Different technologies have always shaped the ways human beings live their lives. The electric light illuminated homes and businesses, starting in the nineteenth and twentieth centuries and now one could not imagine a home or building without electric lighting or power. The telephone and then later cellular phones heightened communication between humans beings in ways like never before. Many historians have marked the mass usage of the telephone and subsequent evolutions of these devices as the beginning of the end of privacy for human beings, even within their own homes.
This lack of privacy, or say, increased public visibility, has heightened concerns about security and privacy via the internet and on one’s phone. Like who exactly can see what one posts on social media, just people on their network or anyone with the same app? Things are definitely more out in the open in the internet, digital and mobile world, but what if visibility of technology was not a bad thing?
“What if visibility of technology could be seen and used by many for common goods and altruistic goals?”
It can, through: visibility and usability. This is something that is specifically done by institutions like the University of Toronto and spaces like the KMDI-Semaphore Makerspace, located at the Claude T. Bissell Building, room 307 at the St. George campus. Technology needs places and spaces, like educational institutions and their labs to be visible, so technology can be learned and used by many. Today, someone can learn how to use a specific technology by seeing someone use it online and if they are provided with the time and space to learn and use the technology themselves, they too can make or create something.
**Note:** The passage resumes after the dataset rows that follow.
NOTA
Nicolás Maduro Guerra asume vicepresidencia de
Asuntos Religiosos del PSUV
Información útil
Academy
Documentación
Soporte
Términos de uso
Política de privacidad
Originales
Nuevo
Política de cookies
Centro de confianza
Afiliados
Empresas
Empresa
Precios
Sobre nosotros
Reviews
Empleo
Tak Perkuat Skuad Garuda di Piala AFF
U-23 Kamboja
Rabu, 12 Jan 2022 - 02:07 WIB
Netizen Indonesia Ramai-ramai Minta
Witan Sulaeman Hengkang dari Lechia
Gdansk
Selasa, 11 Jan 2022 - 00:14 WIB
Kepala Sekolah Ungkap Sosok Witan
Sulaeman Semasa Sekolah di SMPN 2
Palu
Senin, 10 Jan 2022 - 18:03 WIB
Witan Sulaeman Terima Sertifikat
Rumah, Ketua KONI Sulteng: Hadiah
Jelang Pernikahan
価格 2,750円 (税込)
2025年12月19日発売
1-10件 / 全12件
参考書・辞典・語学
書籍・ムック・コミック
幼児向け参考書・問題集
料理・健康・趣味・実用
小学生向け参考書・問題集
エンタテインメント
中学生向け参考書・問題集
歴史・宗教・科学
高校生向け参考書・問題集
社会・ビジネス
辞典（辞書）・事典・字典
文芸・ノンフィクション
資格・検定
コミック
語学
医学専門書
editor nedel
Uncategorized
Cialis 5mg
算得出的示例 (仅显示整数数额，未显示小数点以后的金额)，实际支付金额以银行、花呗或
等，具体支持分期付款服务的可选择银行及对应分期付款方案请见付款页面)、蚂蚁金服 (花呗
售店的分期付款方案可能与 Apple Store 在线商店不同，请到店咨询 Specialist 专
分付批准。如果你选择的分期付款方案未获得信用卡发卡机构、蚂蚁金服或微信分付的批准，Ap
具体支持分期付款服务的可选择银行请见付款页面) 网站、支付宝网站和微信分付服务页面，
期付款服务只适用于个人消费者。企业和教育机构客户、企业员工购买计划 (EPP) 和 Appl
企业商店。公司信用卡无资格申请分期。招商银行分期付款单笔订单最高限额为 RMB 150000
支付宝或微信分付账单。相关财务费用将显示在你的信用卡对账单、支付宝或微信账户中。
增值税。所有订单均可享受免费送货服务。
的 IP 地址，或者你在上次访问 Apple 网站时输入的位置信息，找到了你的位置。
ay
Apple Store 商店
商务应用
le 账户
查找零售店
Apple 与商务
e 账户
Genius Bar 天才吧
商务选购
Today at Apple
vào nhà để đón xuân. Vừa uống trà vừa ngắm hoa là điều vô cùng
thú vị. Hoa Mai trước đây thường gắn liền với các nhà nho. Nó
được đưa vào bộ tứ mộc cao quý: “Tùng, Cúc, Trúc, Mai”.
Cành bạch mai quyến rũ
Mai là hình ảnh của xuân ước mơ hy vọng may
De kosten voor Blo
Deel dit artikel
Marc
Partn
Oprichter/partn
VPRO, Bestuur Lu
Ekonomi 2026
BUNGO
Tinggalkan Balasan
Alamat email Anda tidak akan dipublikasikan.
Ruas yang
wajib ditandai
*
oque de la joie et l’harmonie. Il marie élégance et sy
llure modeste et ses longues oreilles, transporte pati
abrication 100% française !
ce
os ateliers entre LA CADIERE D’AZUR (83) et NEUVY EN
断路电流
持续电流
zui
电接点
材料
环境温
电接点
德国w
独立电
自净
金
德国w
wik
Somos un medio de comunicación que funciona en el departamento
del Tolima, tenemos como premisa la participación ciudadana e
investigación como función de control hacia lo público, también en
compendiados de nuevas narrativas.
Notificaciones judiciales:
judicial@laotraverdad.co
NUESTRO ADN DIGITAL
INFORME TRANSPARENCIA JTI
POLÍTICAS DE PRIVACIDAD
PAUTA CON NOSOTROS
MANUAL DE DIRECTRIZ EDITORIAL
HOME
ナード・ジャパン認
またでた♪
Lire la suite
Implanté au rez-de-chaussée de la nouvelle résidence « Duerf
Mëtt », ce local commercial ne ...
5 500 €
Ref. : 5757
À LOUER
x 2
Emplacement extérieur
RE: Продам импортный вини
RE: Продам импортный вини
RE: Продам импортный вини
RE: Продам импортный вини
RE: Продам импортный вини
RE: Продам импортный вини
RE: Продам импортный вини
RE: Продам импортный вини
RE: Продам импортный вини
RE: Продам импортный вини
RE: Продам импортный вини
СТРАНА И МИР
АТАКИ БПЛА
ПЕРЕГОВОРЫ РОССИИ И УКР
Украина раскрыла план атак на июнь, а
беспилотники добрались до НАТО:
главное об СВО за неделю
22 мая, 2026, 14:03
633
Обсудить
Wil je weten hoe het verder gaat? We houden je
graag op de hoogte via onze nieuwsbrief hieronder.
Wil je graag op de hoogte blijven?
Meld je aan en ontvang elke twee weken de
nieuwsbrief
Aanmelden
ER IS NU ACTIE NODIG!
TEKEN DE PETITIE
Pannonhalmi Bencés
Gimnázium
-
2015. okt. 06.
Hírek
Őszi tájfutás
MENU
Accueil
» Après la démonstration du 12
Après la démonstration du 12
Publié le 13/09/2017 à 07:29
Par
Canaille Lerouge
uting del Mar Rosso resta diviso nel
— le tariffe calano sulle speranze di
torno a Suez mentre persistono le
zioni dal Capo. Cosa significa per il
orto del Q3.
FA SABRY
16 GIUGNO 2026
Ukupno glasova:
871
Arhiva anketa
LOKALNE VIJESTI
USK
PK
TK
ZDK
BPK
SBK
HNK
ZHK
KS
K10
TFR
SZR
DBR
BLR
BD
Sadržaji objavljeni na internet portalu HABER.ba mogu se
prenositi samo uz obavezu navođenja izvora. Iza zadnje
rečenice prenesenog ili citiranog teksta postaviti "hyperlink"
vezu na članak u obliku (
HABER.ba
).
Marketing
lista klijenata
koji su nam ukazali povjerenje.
More advanced technologies, including: 3D printers, Raspberry Pis, virtual reality headsets and others, have also broadened the possibilities of altruistic uses of technology, particularly in the crucial area of healthcare.
People can design and create new medical devices, prosthetics, or small aids using 3D printers. Moreover, people can program and manage medical databases with specific tailored medicines or treatments (as needed per patient), to better serve those struggling with health conditions or concerns. Even virtual reality has begun to push in the direction of medical altruism, as now some terminally ill medical patients have begun using virtual reality as a therapeutic form of enjoyment, specifically necessary for patients dealing with the stresses of a terminal condition.
As this piece is titled: The Makerspace: Our Way of Adding Visibility and Usability to Technology, visibility for education and eventual usability is key. Institutions like the University of Toronto and spaces within it, like the KMDI-Semaphore Makerspace, provide spaces for students and collaborators of the University of Toronto to go see things being made or make things themselves. The Makerspace is located on the 3rd floor of the Claude T. Bissell Building, room 307 at University of Toronto’s St. George campus and has: 3D printers and scanners, Arduinos and Raspberry Pis, sewing machines and sewing materials, soldering irons, an HTC Vive headset and more. Come make something for the greater good.